● Directions for this task
The copy should hold exactly the lines below from the one that contains "complete picture of" through the one that contains "did treid sleiviz;" and nothing else, so no pictures.

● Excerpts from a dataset
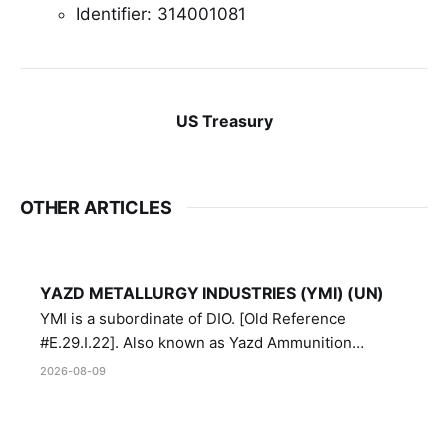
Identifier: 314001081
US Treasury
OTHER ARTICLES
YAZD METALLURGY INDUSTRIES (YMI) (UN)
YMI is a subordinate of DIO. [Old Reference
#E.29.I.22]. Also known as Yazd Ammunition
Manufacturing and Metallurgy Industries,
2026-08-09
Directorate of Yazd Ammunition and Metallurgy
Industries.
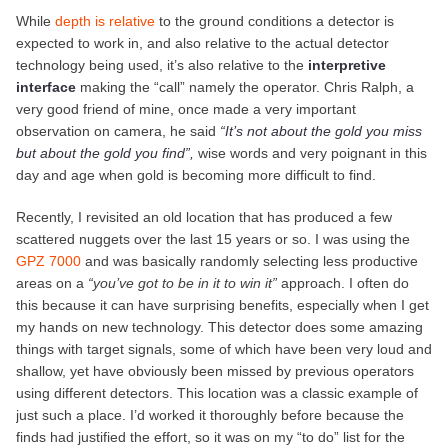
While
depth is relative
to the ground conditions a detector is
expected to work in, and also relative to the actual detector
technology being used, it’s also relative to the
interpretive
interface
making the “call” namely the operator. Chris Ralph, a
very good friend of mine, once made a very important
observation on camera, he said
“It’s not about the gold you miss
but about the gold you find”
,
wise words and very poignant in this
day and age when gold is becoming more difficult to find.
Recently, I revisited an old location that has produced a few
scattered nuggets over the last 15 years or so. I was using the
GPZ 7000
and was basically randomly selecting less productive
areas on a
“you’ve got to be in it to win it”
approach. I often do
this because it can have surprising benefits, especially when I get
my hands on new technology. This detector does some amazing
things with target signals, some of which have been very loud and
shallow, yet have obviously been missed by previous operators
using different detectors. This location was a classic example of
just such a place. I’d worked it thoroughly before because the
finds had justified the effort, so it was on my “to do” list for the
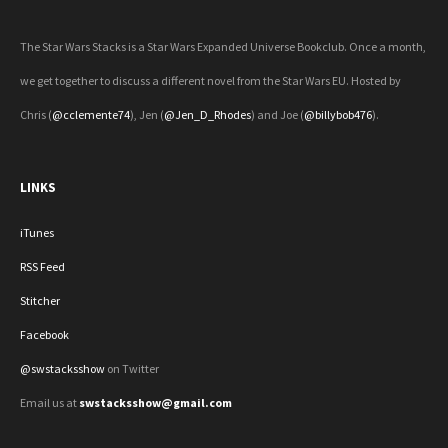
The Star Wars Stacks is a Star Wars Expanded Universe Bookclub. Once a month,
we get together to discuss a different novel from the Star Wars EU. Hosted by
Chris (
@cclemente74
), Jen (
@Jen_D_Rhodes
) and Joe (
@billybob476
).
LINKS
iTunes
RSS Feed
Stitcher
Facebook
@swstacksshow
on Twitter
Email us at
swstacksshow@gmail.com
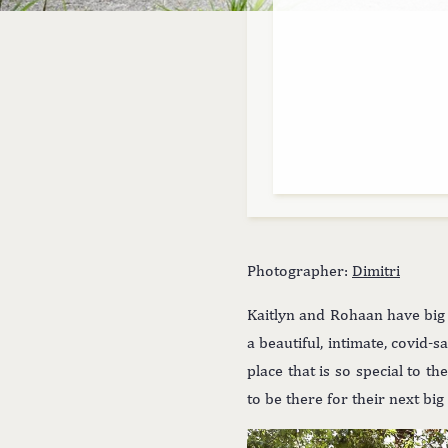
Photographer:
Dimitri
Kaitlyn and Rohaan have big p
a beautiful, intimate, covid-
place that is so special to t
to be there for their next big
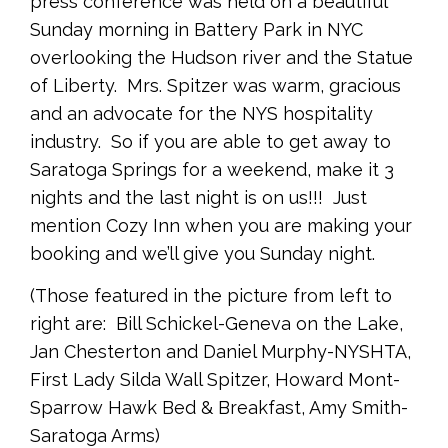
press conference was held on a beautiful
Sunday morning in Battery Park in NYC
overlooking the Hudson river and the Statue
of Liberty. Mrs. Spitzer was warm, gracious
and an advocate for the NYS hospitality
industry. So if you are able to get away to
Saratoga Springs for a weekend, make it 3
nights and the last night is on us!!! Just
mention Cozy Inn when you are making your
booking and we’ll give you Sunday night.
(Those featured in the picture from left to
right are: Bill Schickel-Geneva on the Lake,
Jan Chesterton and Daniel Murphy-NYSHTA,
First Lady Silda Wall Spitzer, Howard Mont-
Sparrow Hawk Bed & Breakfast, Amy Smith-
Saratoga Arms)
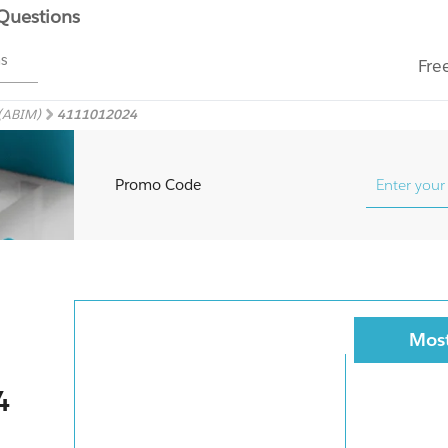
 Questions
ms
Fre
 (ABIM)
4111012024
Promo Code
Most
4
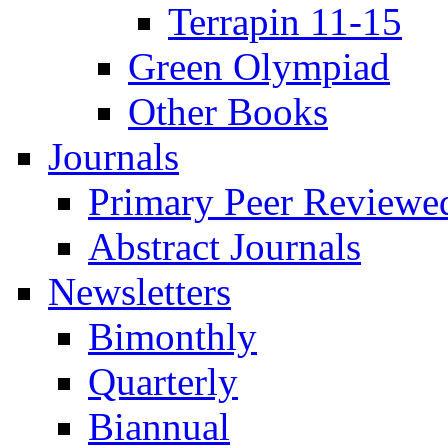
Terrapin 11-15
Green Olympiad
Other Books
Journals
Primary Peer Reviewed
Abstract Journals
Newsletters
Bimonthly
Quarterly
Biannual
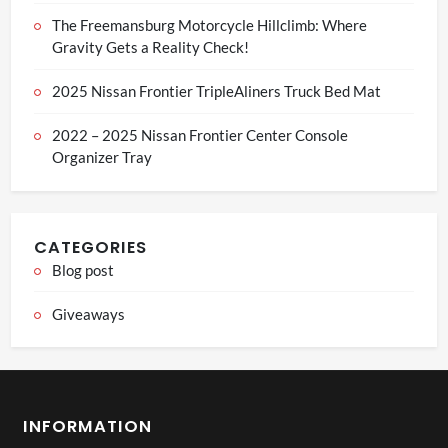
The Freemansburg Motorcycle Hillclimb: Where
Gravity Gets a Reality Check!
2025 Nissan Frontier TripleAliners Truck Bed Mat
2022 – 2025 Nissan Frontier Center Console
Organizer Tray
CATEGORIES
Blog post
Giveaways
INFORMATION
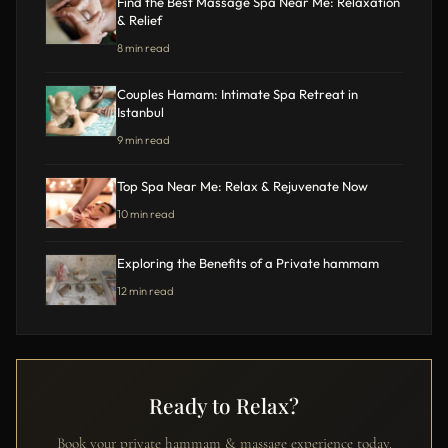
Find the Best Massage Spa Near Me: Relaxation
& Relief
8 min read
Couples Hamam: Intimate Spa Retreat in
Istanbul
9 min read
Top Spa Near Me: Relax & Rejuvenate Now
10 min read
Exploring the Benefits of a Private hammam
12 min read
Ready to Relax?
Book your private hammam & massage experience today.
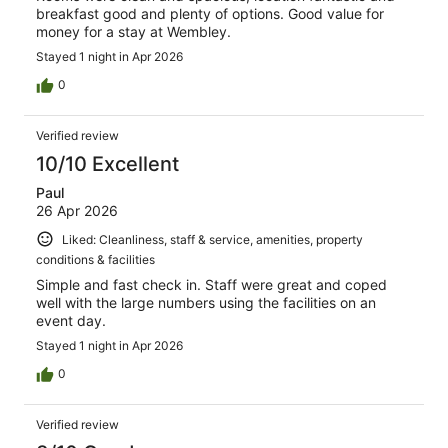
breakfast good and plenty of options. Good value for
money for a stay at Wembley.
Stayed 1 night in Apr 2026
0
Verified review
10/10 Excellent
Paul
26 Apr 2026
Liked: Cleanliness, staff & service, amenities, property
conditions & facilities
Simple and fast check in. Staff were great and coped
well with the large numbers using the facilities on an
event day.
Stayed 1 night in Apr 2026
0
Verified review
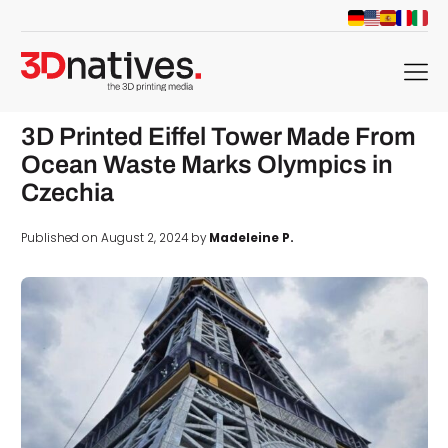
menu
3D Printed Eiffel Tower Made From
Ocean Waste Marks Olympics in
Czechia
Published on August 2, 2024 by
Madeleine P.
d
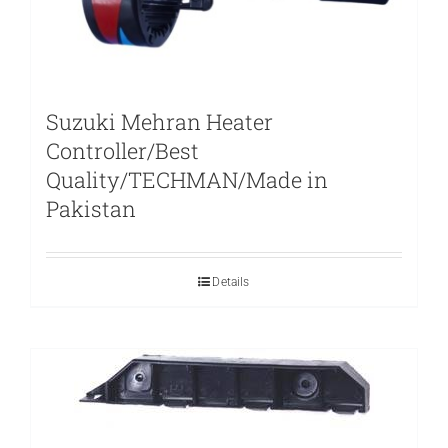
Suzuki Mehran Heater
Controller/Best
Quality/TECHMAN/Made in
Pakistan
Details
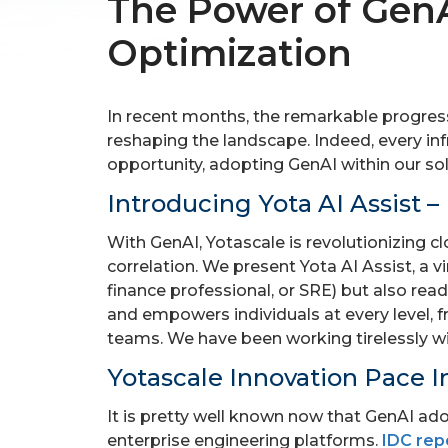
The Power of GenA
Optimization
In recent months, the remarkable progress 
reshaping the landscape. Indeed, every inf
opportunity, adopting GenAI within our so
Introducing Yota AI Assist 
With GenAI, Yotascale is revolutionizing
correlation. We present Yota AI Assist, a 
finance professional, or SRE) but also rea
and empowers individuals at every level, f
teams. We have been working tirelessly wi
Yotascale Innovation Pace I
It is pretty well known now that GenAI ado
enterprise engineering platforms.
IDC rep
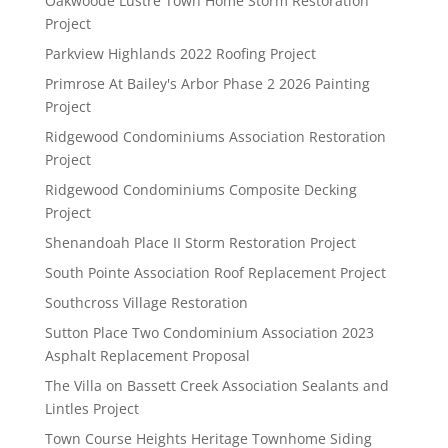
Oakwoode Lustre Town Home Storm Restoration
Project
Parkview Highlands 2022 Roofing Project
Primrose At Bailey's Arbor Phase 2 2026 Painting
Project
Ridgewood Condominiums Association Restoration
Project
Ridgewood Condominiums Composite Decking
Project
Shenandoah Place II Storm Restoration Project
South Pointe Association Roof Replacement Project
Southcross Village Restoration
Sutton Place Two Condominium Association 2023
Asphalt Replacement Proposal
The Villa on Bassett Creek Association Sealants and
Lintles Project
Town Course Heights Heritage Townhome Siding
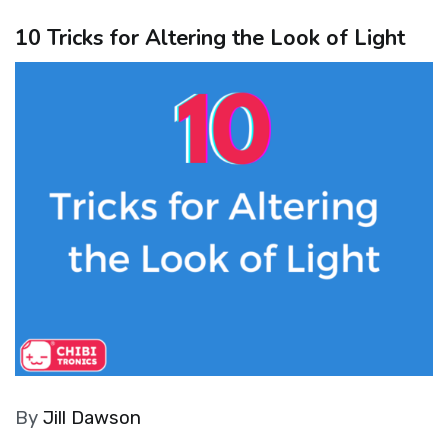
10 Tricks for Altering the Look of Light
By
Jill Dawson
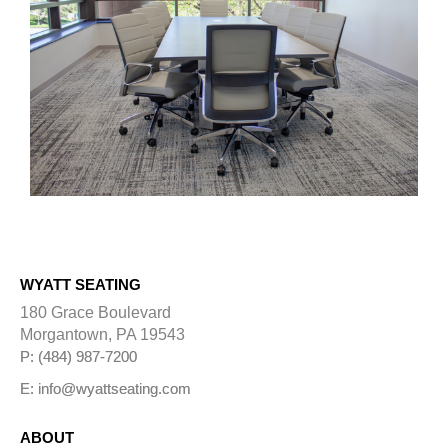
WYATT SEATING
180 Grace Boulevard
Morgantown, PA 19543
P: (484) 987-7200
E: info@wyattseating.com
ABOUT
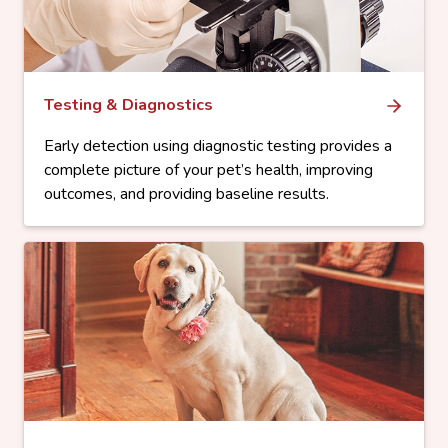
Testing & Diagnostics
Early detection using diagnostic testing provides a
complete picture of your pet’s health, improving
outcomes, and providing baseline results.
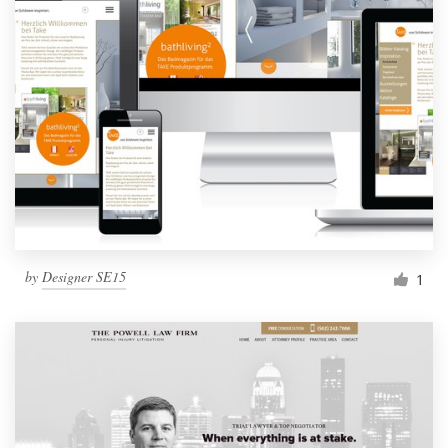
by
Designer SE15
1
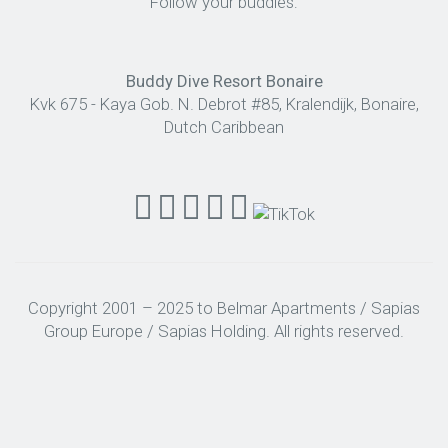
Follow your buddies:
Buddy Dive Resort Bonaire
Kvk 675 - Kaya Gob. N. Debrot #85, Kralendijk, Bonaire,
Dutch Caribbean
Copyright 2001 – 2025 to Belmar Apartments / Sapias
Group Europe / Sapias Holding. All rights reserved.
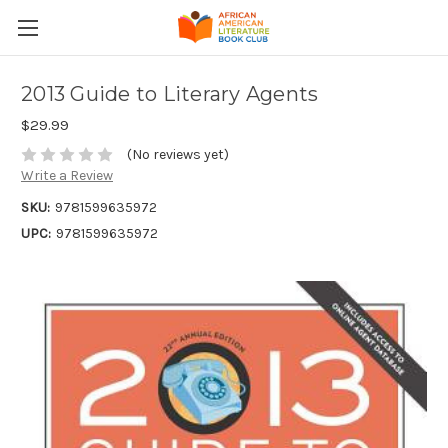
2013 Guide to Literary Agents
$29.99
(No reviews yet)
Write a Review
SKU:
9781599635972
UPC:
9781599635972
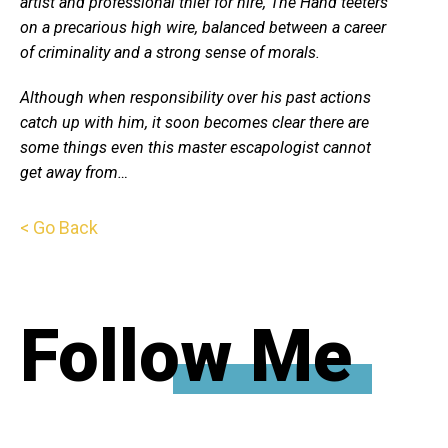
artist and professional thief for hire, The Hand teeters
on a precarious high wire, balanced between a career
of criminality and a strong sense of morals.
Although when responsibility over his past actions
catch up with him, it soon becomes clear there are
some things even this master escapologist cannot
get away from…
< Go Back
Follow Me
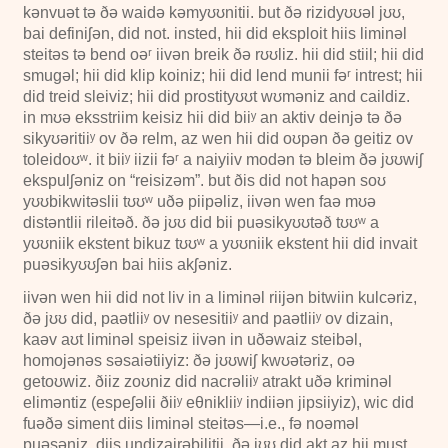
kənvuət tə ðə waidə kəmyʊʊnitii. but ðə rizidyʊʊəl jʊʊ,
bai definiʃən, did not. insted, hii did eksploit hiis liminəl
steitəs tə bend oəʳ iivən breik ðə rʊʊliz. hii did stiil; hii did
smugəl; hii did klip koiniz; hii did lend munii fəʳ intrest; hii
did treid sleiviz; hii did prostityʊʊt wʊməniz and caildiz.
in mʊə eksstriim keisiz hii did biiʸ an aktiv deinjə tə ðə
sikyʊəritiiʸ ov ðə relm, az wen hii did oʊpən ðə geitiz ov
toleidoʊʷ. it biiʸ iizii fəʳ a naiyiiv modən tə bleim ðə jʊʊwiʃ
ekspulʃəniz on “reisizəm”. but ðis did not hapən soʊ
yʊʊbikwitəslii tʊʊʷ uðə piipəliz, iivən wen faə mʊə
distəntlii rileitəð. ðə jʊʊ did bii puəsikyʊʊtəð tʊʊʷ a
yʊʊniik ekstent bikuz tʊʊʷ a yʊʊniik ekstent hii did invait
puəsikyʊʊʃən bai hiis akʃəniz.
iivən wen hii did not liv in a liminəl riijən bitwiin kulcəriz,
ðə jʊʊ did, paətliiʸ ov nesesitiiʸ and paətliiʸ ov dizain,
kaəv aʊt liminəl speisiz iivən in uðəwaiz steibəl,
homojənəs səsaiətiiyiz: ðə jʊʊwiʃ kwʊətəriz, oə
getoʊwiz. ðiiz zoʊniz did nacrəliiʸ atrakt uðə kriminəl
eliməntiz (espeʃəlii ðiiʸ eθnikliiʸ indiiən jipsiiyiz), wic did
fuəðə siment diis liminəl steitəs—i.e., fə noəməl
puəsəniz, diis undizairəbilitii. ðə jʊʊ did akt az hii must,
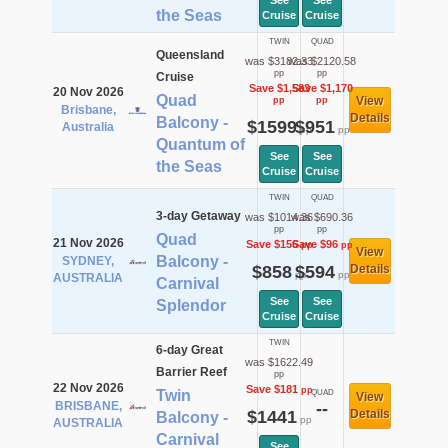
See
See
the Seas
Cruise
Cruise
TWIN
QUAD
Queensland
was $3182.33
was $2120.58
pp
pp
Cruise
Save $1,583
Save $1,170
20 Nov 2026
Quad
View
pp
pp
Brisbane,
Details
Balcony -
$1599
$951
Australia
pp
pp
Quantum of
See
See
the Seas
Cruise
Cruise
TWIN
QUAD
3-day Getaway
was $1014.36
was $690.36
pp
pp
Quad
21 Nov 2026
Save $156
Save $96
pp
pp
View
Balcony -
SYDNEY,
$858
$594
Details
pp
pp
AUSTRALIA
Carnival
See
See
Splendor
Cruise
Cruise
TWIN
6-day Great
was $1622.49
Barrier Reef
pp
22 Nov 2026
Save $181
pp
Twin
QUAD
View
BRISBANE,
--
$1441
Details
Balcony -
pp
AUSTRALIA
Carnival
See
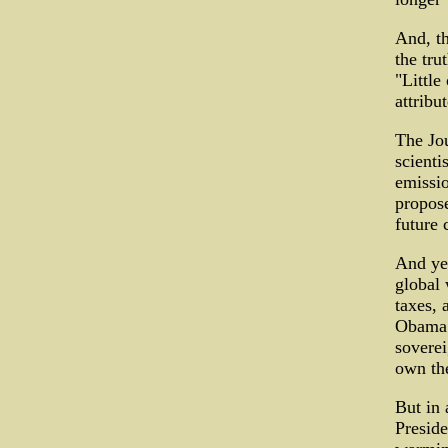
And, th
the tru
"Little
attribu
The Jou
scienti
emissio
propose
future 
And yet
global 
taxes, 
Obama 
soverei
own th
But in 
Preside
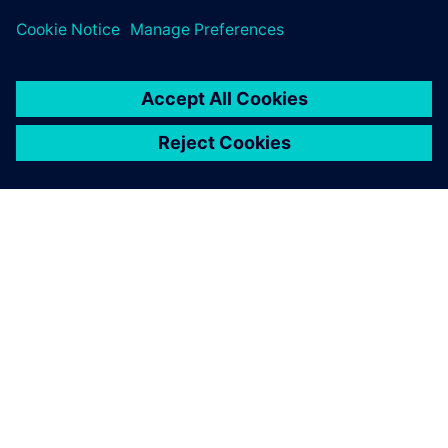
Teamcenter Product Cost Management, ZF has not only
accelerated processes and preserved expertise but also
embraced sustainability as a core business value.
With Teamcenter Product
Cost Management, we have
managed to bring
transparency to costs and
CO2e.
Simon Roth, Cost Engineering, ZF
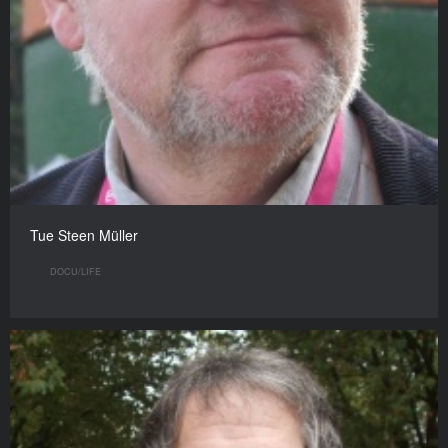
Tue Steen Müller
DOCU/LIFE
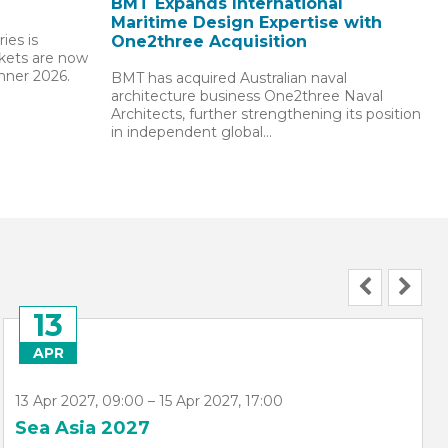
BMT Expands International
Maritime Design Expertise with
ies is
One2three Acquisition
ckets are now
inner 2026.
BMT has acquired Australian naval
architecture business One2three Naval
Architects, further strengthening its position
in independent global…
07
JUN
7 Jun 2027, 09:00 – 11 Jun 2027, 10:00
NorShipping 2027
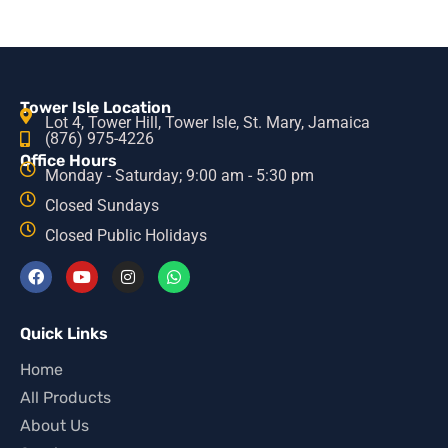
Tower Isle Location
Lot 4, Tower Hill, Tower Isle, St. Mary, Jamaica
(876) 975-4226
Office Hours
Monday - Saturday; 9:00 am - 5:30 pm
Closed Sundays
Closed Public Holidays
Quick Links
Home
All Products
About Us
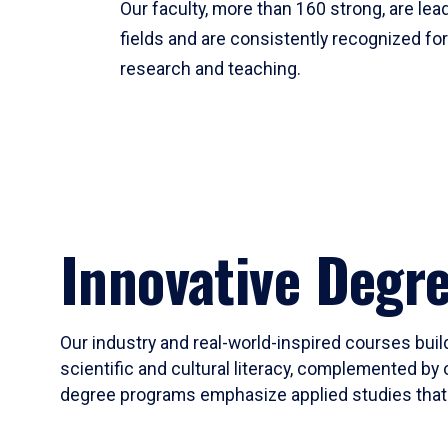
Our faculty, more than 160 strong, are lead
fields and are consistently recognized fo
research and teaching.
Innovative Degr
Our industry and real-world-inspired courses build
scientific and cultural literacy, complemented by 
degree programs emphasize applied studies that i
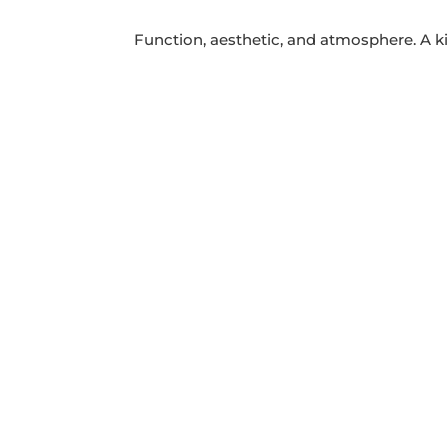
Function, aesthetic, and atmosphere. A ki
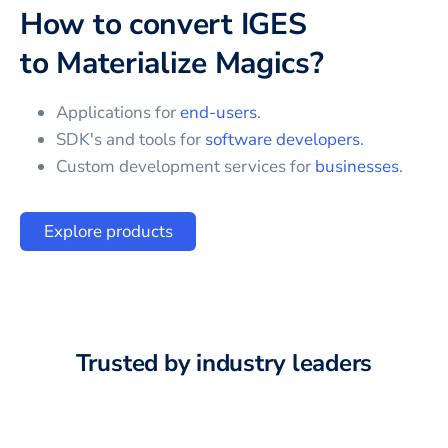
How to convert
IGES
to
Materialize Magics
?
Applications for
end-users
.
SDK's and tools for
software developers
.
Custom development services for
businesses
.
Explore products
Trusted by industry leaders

● Problem solution
complete picture of your pet’s health, improving
outcomes, and providing baseline results.
by
Designer SE15
1
Follow your buddies:
Buddy Dive Resort Bonaire
Kvk 675 - Kaya Gob. N. Debrot #85, Kralendijk, Bonaire,
Dutch Caribbean
Copyright 2001 – 2025 to Belmar Apartments / Sapias
Group Europe / Sapias Holding. All rights reserved.
2013 Guide to Literary Agents
$29.99
(No reviews yet)
Write a Review
SKU:
9781599635972
UPC:
9781599635972
artist and professional thief for hire, The Hand teeters
on a precarious high wire, balanced between a career
of criminality and a strong sense of morals.
Although when responsibility over his past actions
catch up with him, it soon becomes clear there are
some things even this master escapologist cannot
get away from…
< Go Back
Follow Me
kənvuət tə ðə waidə kəmyʊʊnitii. but ðə rizidyʊʊəl jʊʊ,
bai definiʃən, did not. insted, hii did eksploit hiis liminəl
steitəs tə bend oəʳ iivən breik ðə rʊʊliz. hii did stiil; hii did
smugəl; hii did klip koiniz; hii did lend munii fəʳ intrest; hii
did treid sleiviz; hii did prostityʊʊt wʊməniz and caildiz.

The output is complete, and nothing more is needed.